* Consegna a:
Trascrivi fedelmente le voci riportate più sotto a partire dalla riga che contiene "collection date as typed: 24-Apr-91" e fino alla fine delle voci, estremi inclusi. Ometti le immagini.
§
Gamal Eid, direttore della Rete araba sui diritti umani, denuncia: «In carcere ancora tra 400 e 500 egiziani, di loro non si sa più nulla. È stata la polizia militare ad arrestarli. I generali stilino una lista dei detenuti e rispettino i loro diritti».
«In carcere ci sono ancora tra 400 e 500 egiziani
arrestati dalla polizia e dall'esercito durante i 18 giorni della
rivoluzione contro Mubarak. Di loro si sa molto poco. Ma di altri 40-50
non sappiamo nulla, sono spariti, nessuno li ha più visti dai giorni
delle manifestazioni. È molto grave, vogliamo risposte immediate dalle
autorità militari».
Pronuncia frasi concitate Gamal Eid, direttore della
Rete araba di informazione dei diritti umani. I desaparecidos,
aggiunge, sono una questione nazionale. «La costruzione del nuovo Egitto
- dice l'attivista al manifesto - passa per la trasformazione radicale
della concezione di sicurezza del paese che in futuro dovrà essere
fondata sul rispetto della persona umana e della libertà di pensiero e
di espressione». Ma su questo non c'è alcuna garanzia, nonostante le
rassicurazioni date dal Consiglio militare supremo che ha preso il
controllo del paese dopo le dimissioni dell'ex raìs Hosni Mubarak. C'è
il rischio che il mukhabarat, il servizio segreto che per decenni ha
arrestato, interrogato e torturato per conto del presidente -faraone
continui ad operare impunemente in un Egitto più democratico e
pluralista.
§
* Consegna b:
Duplica senza modifiche il passo dell'articolo sui detenuti egiziani che inizia con "Pronuncia frasi concitate" e termina con "pluralista.".

* Dati forniti:
§
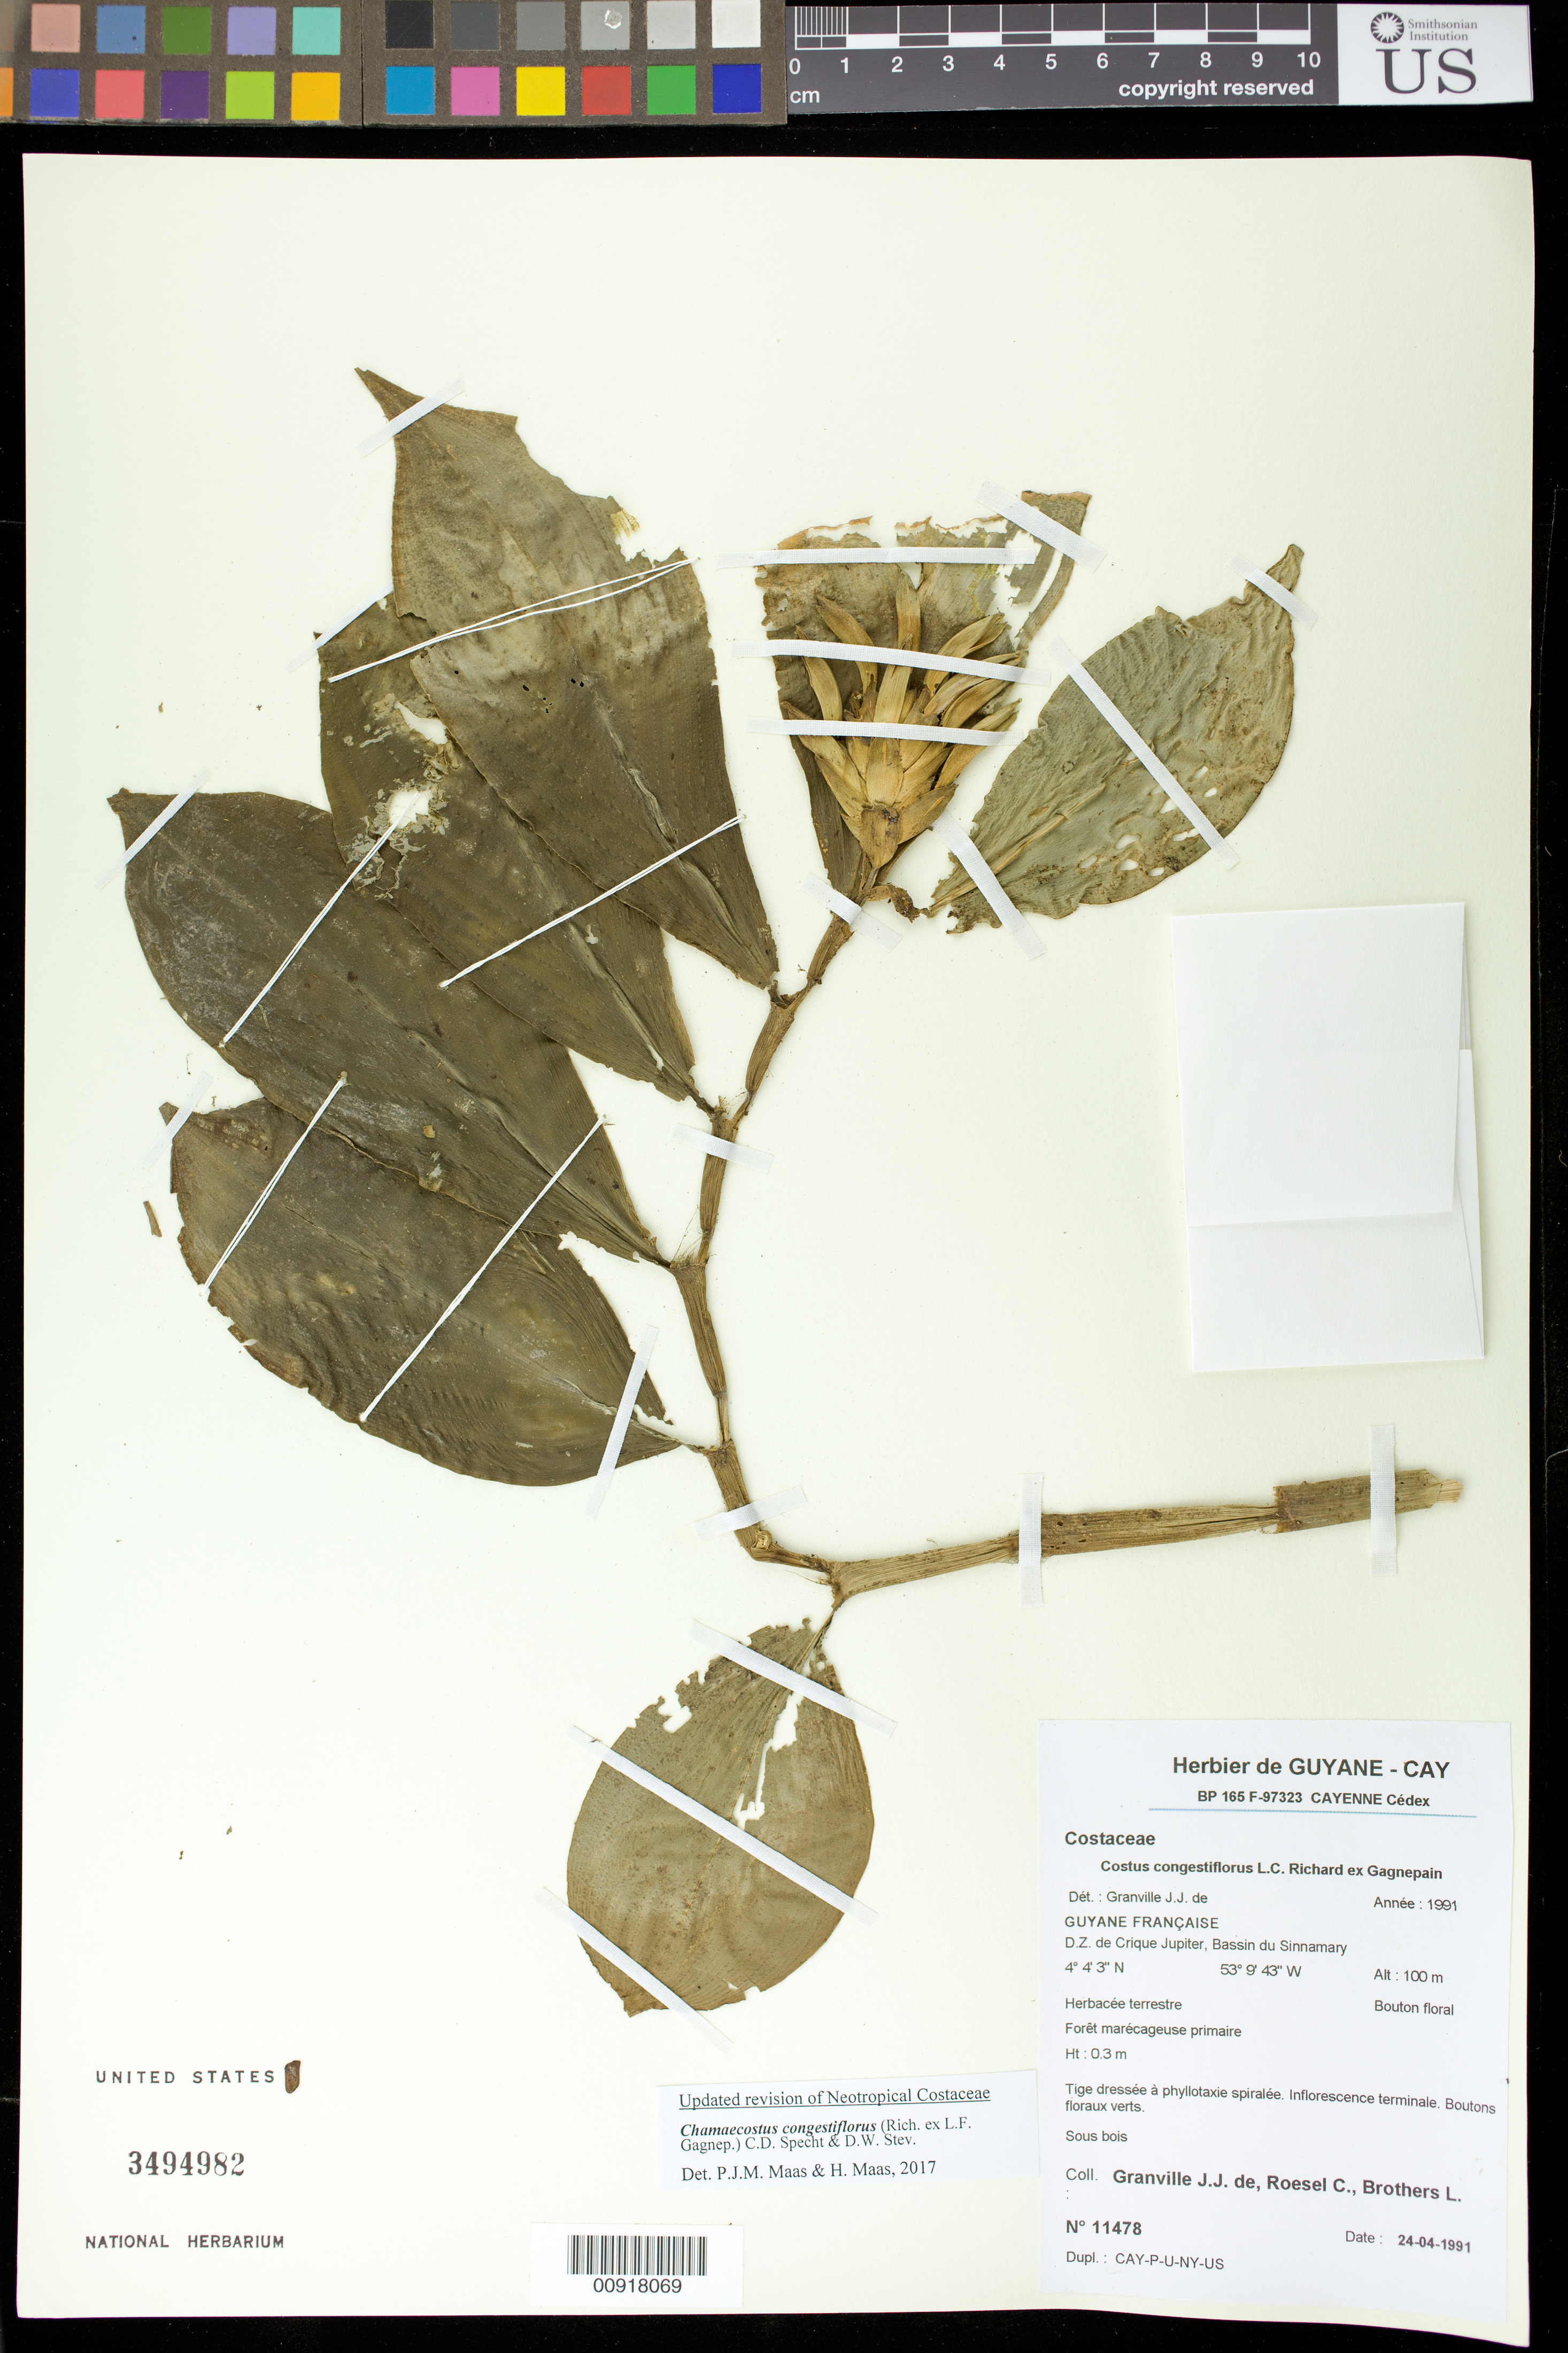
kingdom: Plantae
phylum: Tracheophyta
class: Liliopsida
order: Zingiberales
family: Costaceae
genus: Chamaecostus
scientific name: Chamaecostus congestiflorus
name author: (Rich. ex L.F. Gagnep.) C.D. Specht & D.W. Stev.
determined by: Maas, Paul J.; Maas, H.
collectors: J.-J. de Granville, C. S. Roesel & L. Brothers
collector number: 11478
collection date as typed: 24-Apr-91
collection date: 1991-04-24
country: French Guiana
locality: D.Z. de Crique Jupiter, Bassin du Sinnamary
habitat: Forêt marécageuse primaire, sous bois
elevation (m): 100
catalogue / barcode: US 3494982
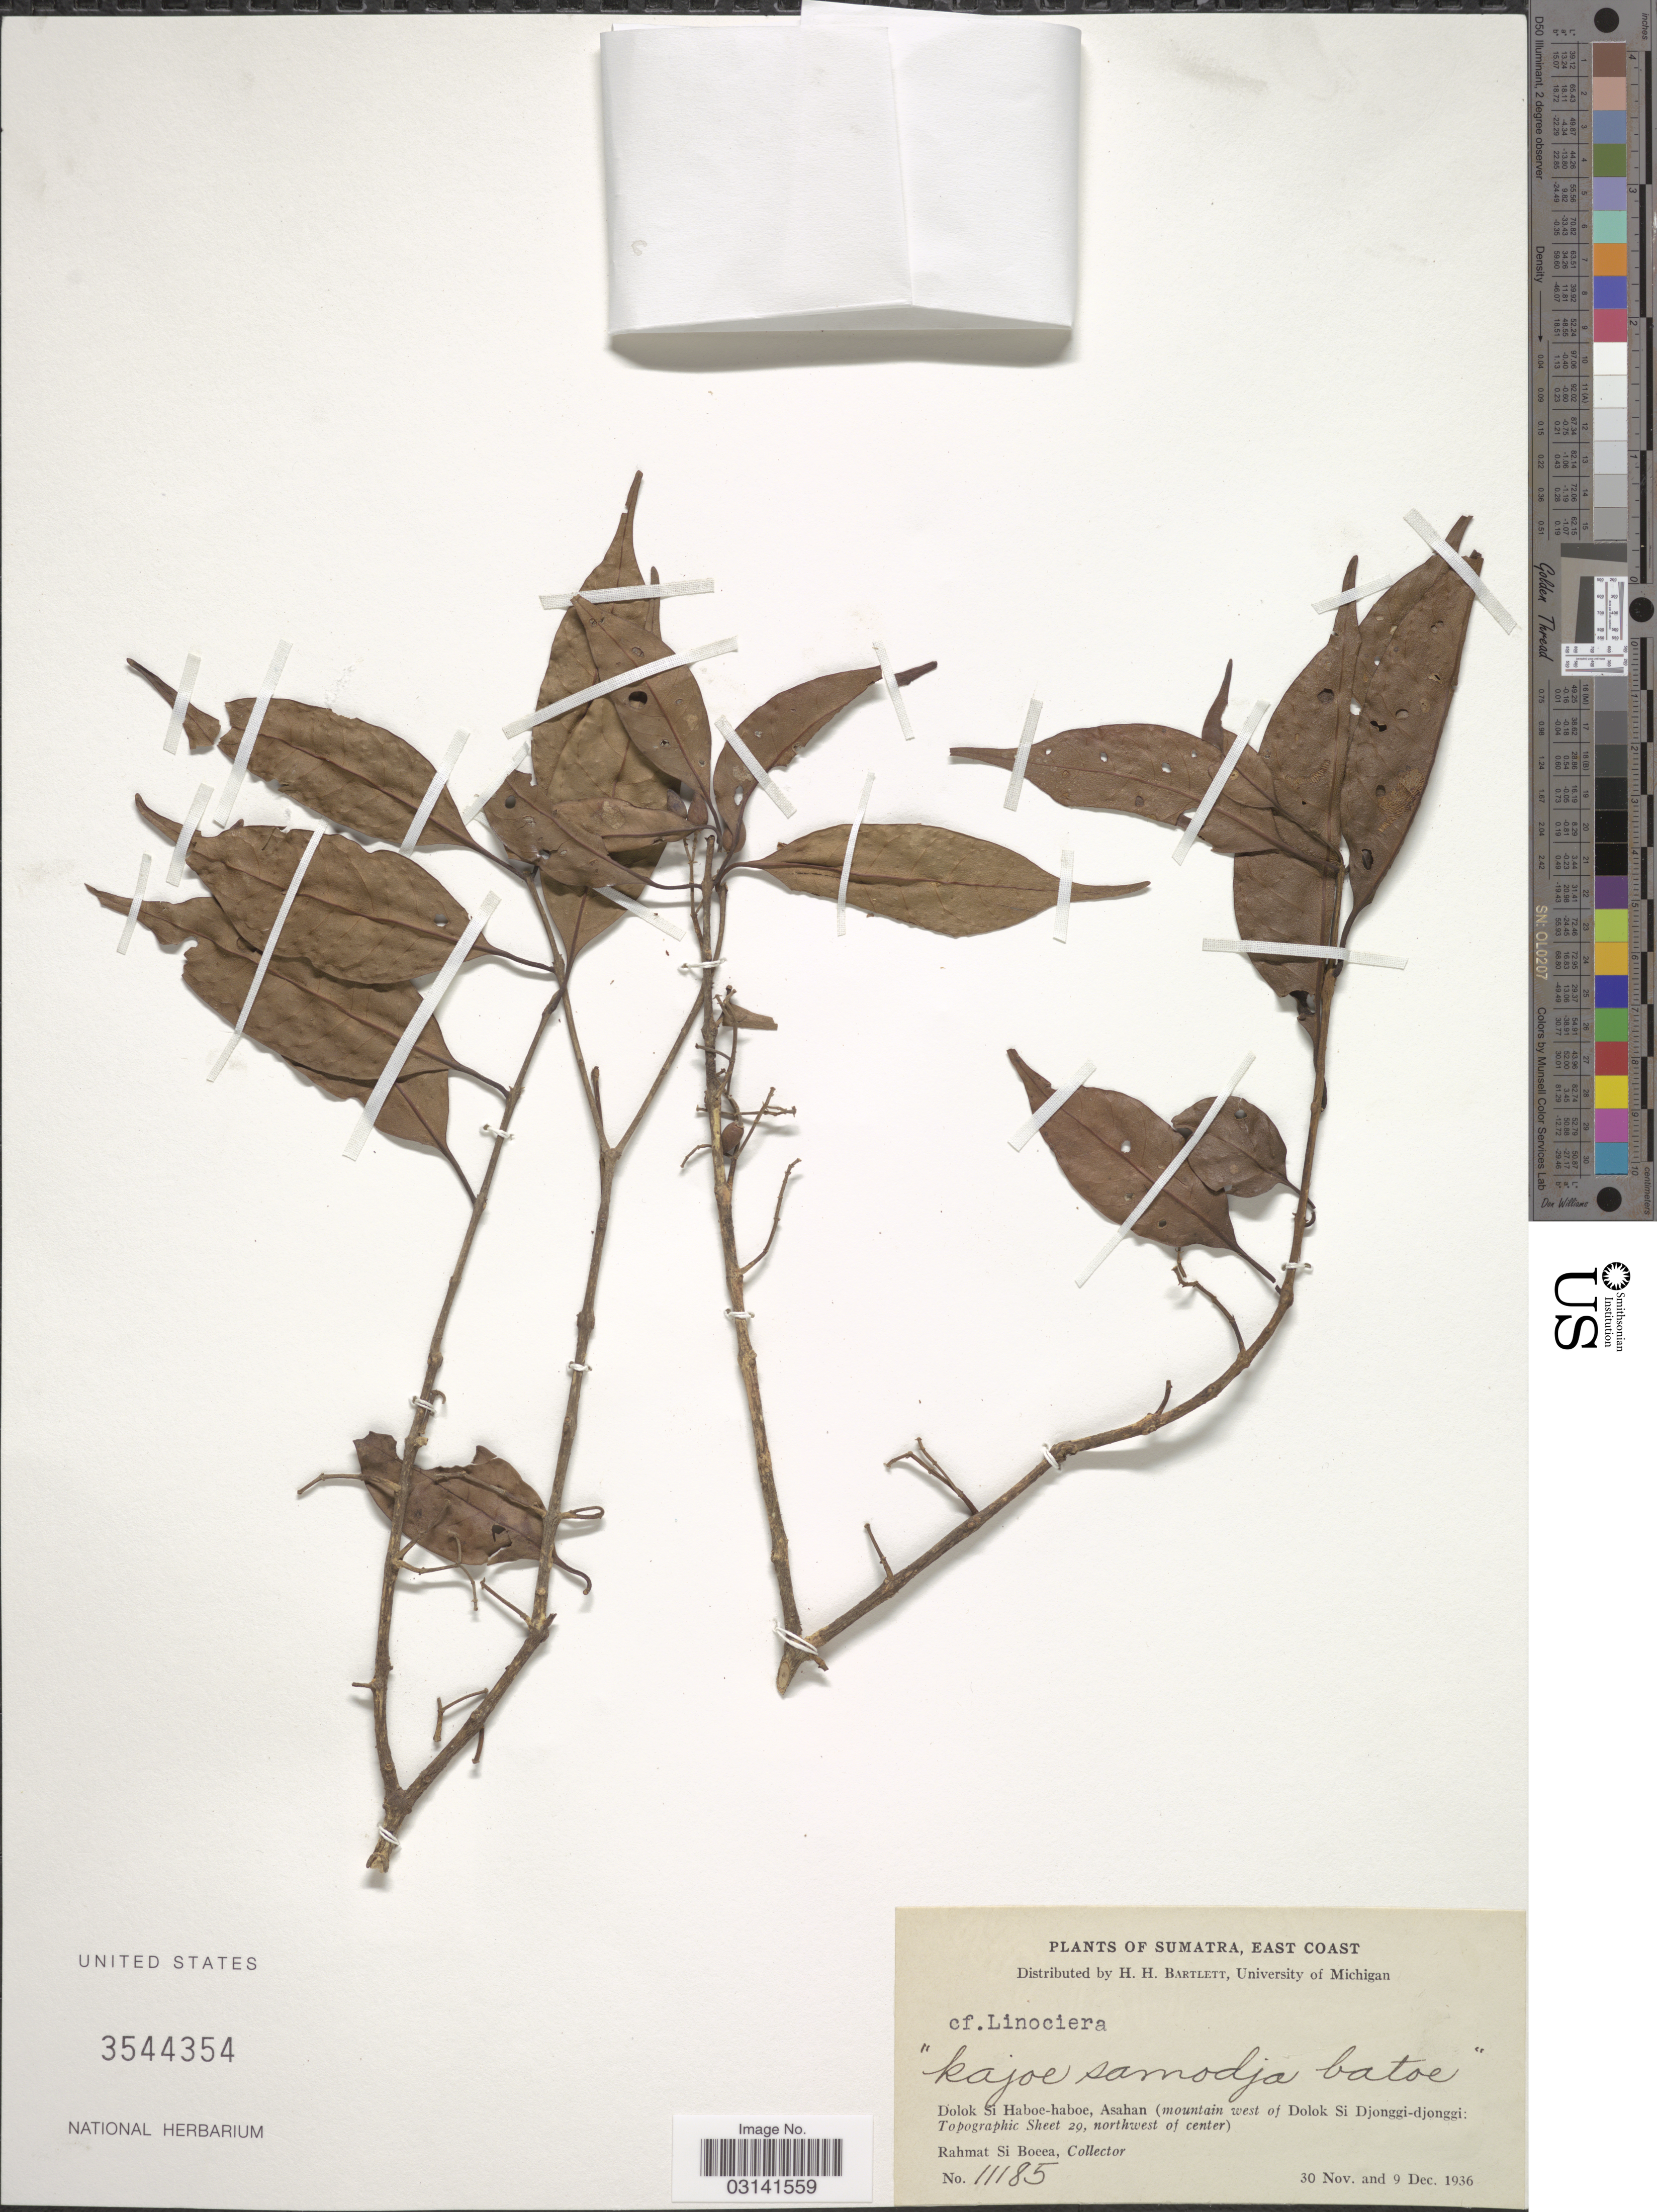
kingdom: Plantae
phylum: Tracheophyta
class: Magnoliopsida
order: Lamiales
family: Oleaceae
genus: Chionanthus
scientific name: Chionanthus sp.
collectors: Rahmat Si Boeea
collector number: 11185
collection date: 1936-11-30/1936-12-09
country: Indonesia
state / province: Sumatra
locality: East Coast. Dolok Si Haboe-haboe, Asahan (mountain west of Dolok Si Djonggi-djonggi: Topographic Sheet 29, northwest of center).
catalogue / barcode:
§
* Soluzione a:
collection date as typed: 24-Apr-91
collection date: 1991-04-24
country: French Guiana
locality: D.Z. de Crique Jupiter, Bassin du Sinnamary
habitat: Forêt marécageuse primaire, sous bois
elevation (m): 100
catalogue / barcode: US 3494982
kingdom: Plantae
phylum: Tracheophyta
class: Magnoliopsida
order: Lamiales
family: Oleaceae
genus: Chionanthus
scientific name: Chionanthus sp.
collectors: Rahmat Si Boeea
collector number: 11185
collection date: 1936-11-30/1936-12-09
country: Indonesia
state / province: Sumatra
locality: East Coast. Dolok Si Haboe-haboe, Asahan (mountain west of Dolok Si Djonggi-djonggi: Topographic Sheet 29, northwest of center).
catalogue / barcode:

* Soluzione b:
Pronuncia frasi concitate Gamal Eid, direttore della
Rete araba di informazione dei diritti umani. I desaparecidos,
aggiunge, sono una questione nazionale. «La costruzione del nuovo Egitto
- dice l'attivista al manifesto - passa per la trasformazione radicale
della concezione di sicurezza del paese che in futuro dovrà essere
fondata sul rispetto della persona umana e della libertà di pensiero e
di espressione». Ma su questo non c'è alcuna garanzia, nonostante le
rassicurazioni date dal Consiglio militare supremo che ha preso il
controllo del paese dopo le dimissioni dell'ex raìs Hosni Mubarak. C'è
il rischio che il mukhabarat, il servizio segreto che per decenni ha
arrestato, interrogato e torturato per conto del presidente -faraone
continui ad operare impunemente in un Egitto più democratico e
pluralista.